Even if the health benefits of ‘organic’ food increases my life expectancy an additional 5 years, it wouldn’t be enough to convince me to buy it at the cost of so many future generations. Somewhere in here there has to be a balance between modern research, sustainable farming practices with high-yield foods and low-impacting environmental concerns, married to living wages and desired lifestyles. Whew, what a tall order.

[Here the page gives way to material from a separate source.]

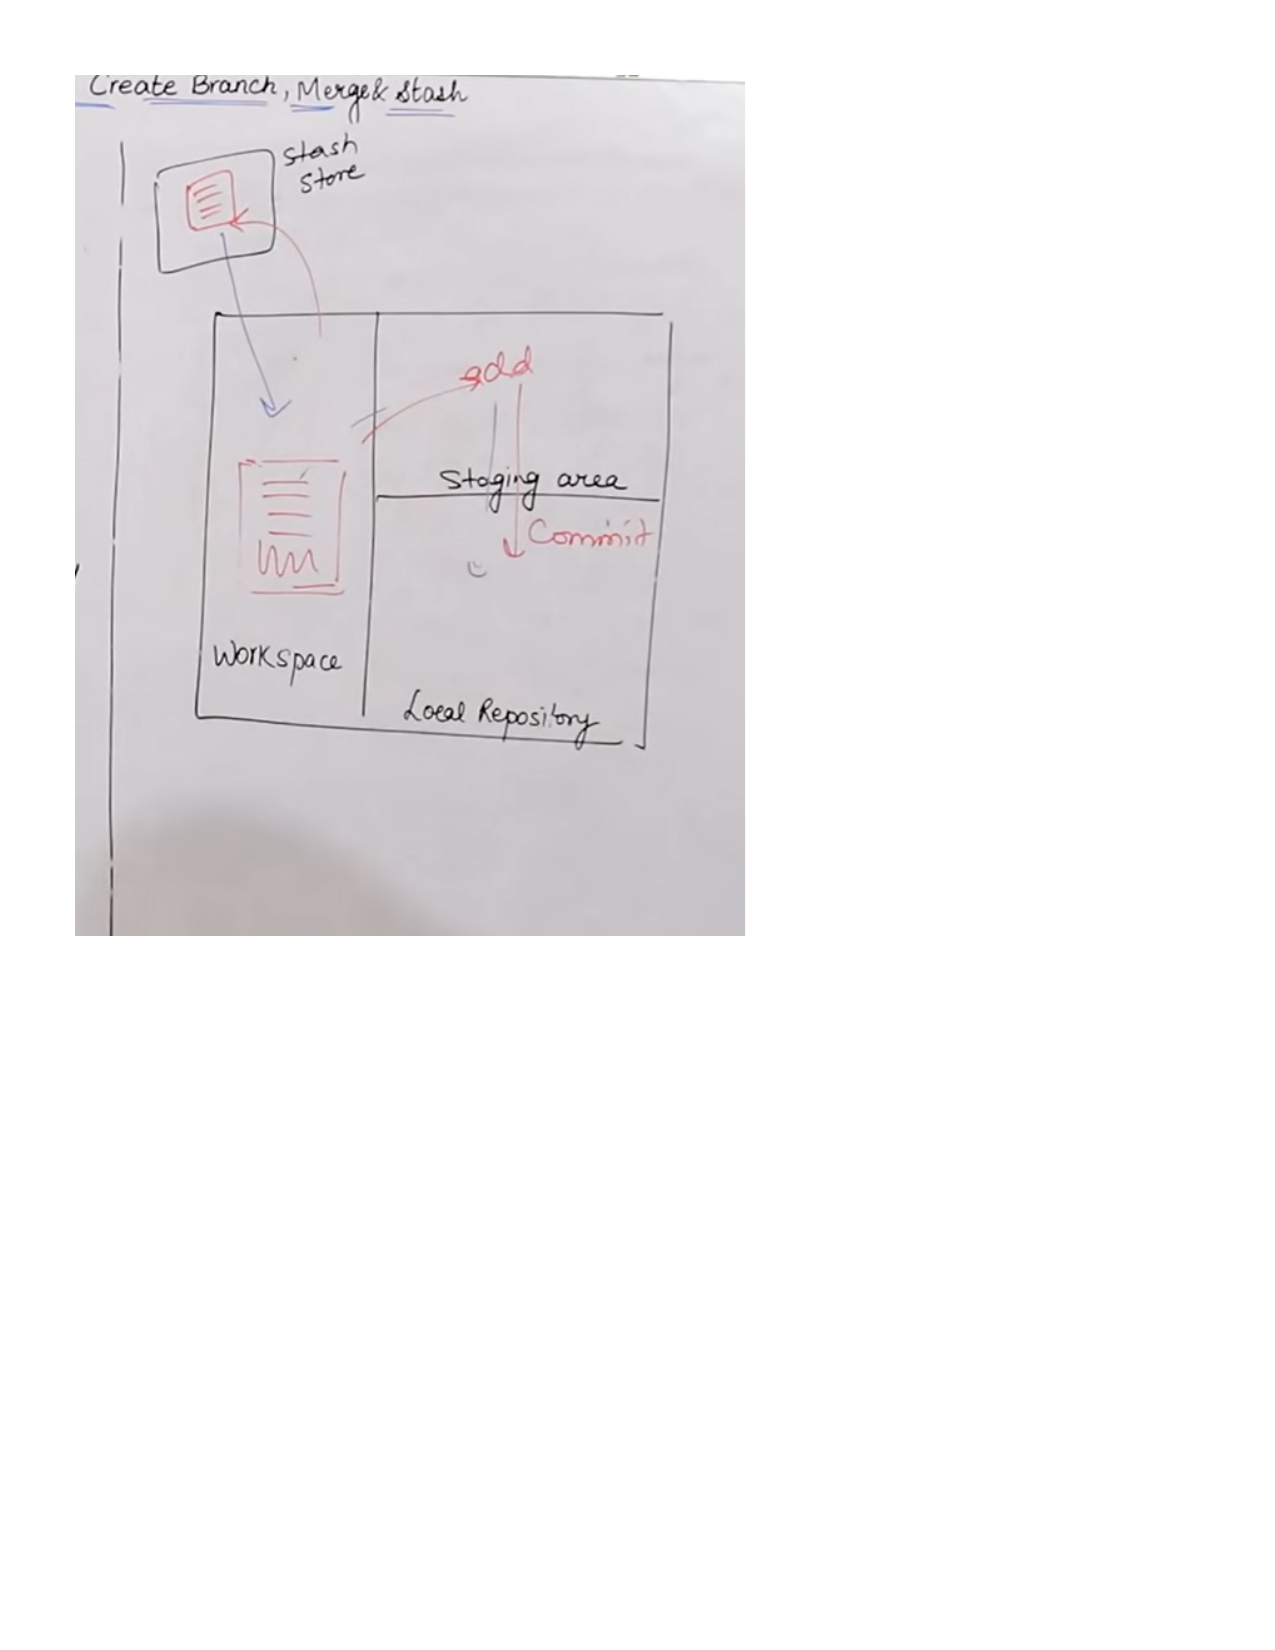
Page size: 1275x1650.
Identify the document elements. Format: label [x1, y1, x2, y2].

picture [75, 75, 746, 936]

All in all, I suspect that the demographic of college-educated adults who sustain the ‘organic’ food industry are the high-moderate income to the rich and the fresh out of college adult. For those of us on a moderate to low income, there is no way we can buy organic consistently. It doesn’t make economical sense. For those of us not fresh off of our high from graduating (and forgetting the bills associated with our education), we have realized that ‘organic’ is not as socially or environmentally conscious as we assumed when we wore those rose colored glasses. Before I get smashed, this is a generalization. I am unwilling to give up certain things to make organic purchases feasible. Others might be willing to. There are a large chunk of college graduates that don’t have those rose colored glasses and I was one of them. I do know, and did know, a lot of graduates who were trying to make their mark through purchasing power. Then it got expensive, they did some research, and stopped. I could be wrong in my assumption of who buys organics. Intuition tells me I’m not, but I have nothing to back this up. Let me know if I am wrong and why you buy organics. I would love to know!